# [GIVEN DATA]
-- Opening Marker --
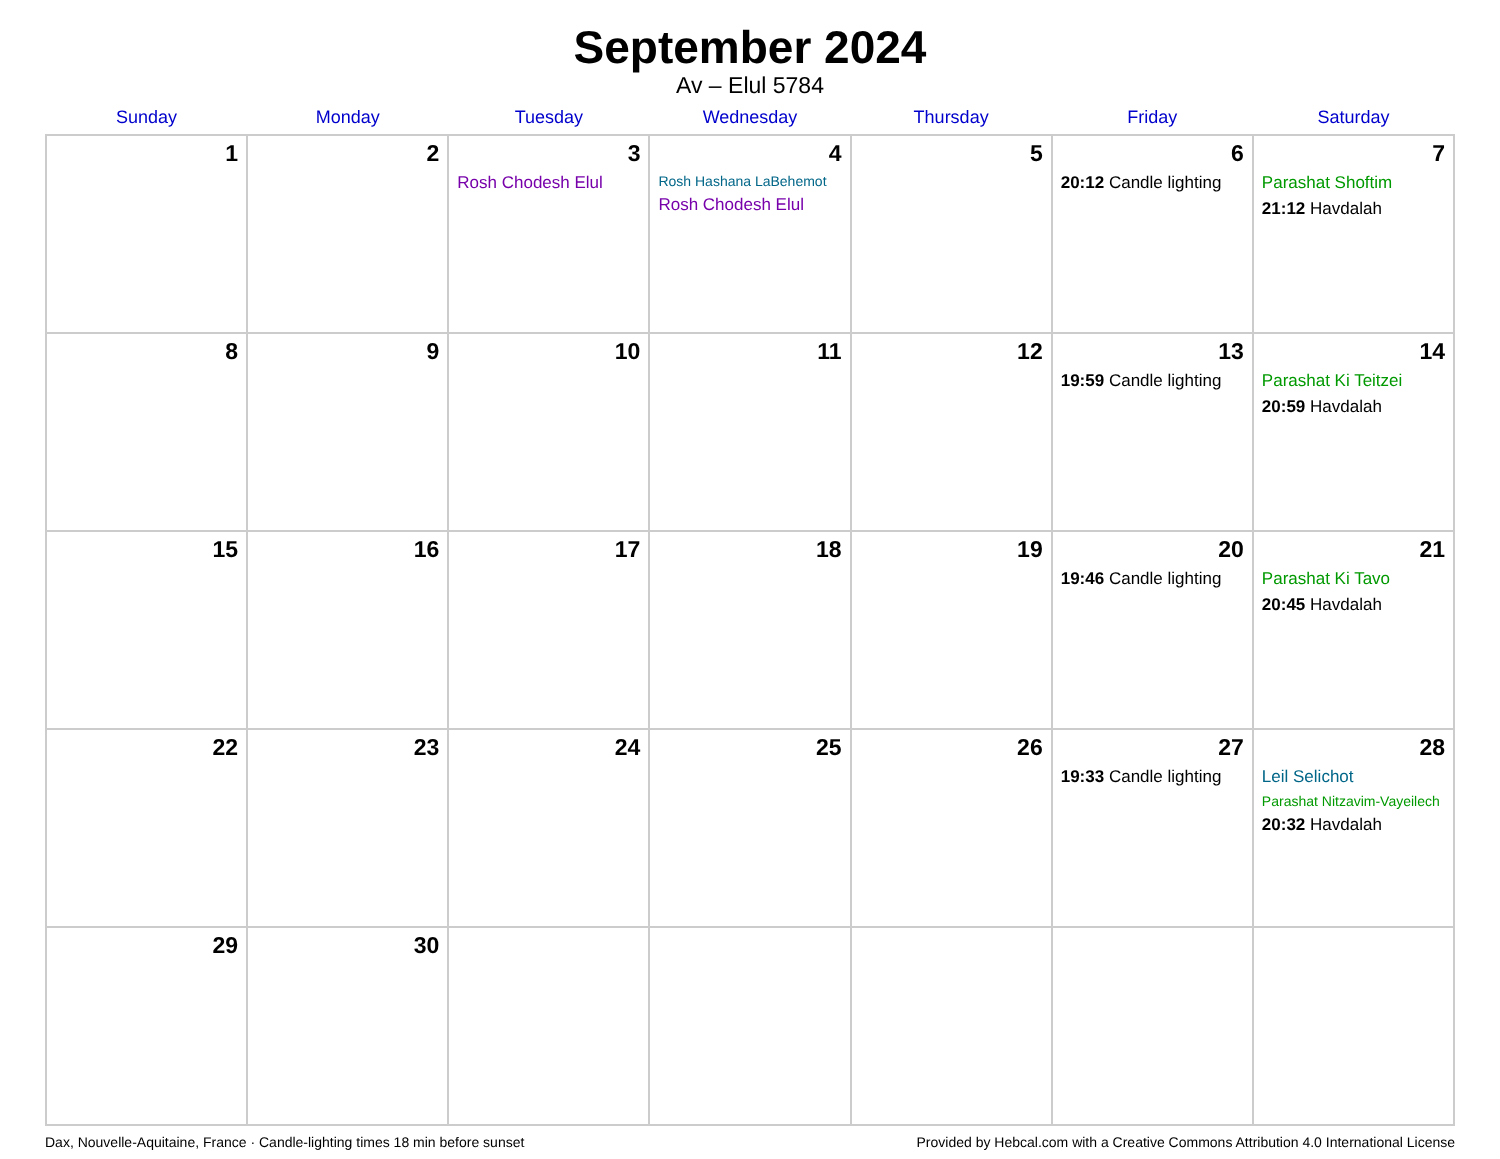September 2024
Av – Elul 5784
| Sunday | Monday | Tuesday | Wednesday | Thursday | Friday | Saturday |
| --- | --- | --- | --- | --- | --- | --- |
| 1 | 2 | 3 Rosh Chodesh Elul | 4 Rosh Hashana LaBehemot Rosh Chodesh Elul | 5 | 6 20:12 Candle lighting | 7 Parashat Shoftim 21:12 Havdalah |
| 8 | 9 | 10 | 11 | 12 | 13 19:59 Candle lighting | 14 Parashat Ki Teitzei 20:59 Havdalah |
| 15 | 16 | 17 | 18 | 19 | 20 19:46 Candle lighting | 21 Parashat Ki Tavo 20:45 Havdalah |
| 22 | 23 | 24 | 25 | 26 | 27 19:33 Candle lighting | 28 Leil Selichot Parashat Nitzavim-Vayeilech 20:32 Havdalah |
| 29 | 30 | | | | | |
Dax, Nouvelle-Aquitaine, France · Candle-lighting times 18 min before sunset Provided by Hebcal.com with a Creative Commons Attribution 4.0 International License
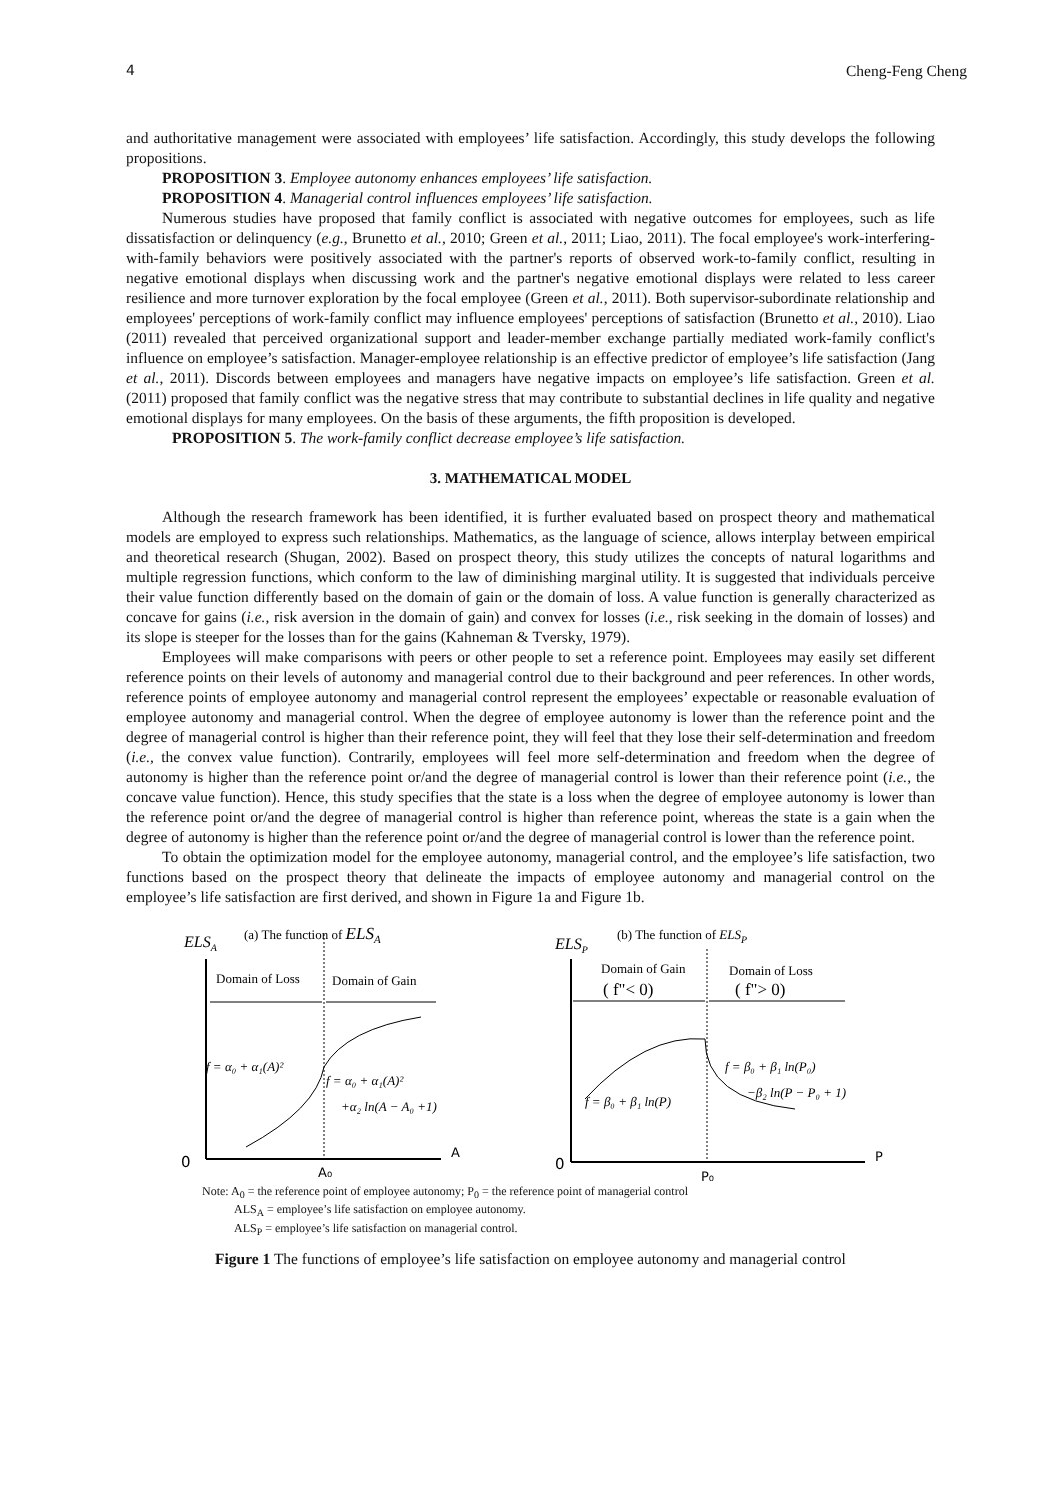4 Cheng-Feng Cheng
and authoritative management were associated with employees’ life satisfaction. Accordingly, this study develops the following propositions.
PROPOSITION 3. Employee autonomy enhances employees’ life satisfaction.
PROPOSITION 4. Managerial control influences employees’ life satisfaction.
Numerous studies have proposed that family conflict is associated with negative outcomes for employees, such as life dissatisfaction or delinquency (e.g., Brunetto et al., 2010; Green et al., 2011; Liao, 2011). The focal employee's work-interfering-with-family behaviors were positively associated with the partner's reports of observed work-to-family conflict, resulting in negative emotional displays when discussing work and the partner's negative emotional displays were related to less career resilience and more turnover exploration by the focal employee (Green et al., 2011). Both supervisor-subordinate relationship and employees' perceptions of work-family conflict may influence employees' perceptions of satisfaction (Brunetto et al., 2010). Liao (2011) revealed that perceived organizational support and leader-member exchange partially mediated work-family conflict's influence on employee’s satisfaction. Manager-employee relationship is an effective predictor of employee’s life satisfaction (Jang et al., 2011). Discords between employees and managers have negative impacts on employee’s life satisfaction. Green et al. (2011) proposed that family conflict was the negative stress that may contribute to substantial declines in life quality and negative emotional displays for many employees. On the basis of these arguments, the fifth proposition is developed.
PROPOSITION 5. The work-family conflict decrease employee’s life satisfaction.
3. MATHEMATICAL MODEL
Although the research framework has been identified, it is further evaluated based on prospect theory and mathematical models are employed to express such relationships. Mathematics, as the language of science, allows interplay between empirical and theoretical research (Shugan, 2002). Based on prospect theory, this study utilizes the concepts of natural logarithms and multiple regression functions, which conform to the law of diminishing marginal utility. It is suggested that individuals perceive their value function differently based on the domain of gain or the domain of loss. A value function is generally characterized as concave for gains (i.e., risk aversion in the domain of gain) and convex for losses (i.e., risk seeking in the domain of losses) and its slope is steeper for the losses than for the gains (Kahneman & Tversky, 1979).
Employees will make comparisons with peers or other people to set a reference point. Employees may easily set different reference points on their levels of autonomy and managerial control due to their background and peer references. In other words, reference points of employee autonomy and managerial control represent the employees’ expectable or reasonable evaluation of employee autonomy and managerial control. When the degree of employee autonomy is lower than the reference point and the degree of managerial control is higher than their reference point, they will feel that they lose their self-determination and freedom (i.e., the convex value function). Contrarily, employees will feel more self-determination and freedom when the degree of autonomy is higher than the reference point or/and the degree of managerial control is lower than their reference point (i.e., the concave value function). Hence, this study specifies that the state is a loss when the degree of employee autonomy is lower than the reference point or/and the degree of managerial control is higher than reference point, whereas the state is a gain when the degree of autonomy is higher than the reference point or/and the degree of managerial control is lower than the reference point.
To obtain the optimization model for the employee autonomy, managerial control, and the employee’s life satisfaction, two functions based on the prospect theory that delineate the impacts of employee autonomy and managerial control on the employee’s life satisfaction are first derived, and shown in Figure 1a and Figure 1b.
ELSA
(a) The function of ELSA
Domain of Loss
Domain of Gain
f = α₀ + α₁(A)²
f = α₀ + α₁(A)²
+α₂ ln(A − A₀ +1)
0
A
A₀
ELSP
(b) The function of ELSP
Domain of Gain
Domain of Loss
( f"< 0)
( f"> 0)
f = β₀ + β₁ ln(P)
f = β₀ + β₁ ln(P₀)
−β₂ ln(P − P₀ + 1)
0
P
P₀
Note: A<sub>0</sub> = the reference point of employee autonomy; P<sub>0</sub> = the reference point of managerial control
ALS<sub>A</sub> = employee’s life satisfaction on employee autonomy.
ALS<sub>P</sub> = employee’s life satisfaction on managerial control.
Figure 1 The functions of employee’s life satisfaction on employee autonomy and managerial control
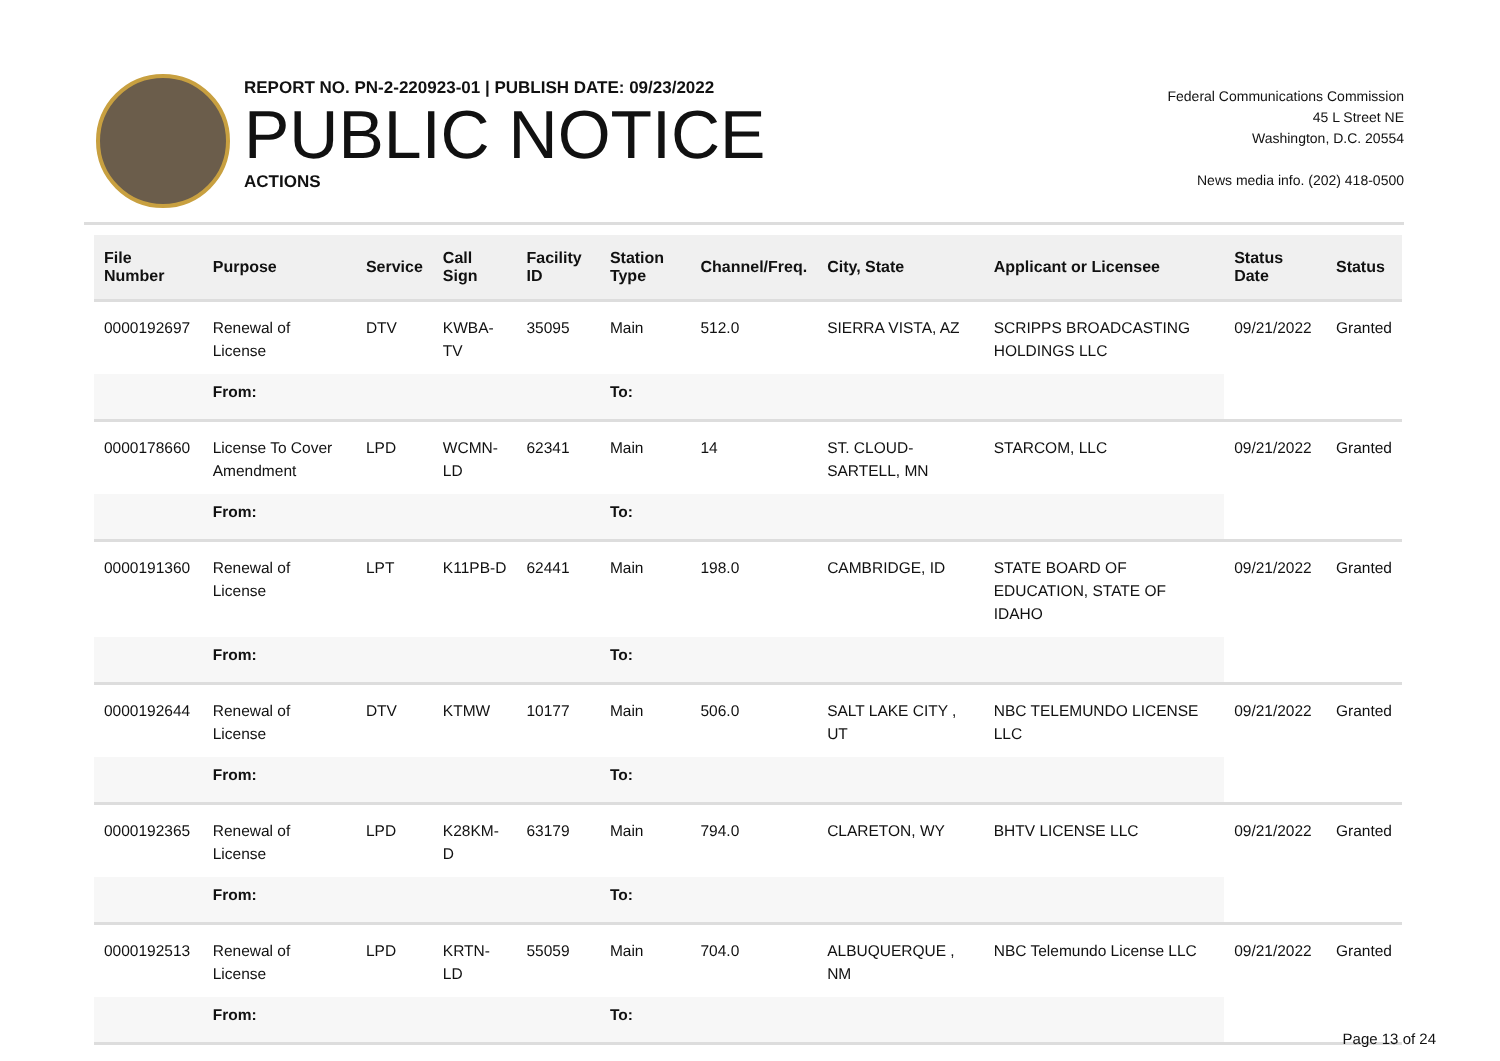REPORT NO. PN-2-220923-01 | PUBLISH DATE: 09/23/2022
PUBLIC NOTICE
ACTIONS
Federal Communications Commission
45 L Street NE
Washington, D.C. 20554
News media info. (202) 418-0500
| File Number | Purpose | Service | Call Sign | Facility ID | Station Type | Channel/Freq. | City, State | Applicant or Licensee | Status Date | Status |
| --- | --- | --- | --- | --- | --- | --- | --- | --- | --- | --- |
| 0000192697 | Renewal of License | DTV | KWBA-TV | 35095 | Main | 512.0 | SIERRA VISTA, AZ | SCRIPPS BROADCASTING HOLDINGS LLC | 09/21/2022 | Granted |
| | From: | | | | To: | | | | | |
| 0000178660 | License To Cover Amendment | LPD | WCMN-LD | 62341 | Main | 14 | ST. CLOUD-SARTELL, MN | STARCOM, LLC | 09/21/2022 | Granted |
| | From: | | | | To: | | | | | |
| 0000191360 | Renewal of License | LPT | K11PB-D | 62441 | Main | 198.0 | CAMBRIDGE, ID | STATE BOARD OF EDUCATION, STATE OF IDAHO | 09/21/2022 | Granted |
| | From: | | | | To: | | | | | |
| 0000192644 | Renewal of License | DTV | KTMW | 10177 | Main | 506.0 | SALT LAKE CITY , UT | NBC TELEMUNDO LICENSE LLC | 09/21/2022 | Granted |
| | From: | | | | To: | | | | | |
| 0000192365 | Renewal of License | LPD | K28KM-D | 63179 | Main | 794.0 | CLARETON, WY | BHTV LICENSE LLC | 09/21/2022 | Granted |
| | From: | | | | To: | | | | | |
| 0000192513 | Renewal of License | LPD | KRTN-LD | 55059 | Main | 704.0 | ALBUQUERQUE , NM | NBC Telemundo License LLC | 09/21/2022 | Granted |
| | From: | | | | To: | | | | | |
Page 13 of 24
-- Closing Marker --
# [REQUIREMENT]
What lines above hold the word "Elul"? Pull each one out.

# [FINAL ANSWER]
Av – Elul 5784
| 1 | 2 | 3 Rosh Chodesh Elul | 4 Rosh Hashana LaBehemot Rosh Chodesh Elul | 5 | 6 20:12 Candle lighting | 7 Parashat Shoftim 21:12 Havdalah |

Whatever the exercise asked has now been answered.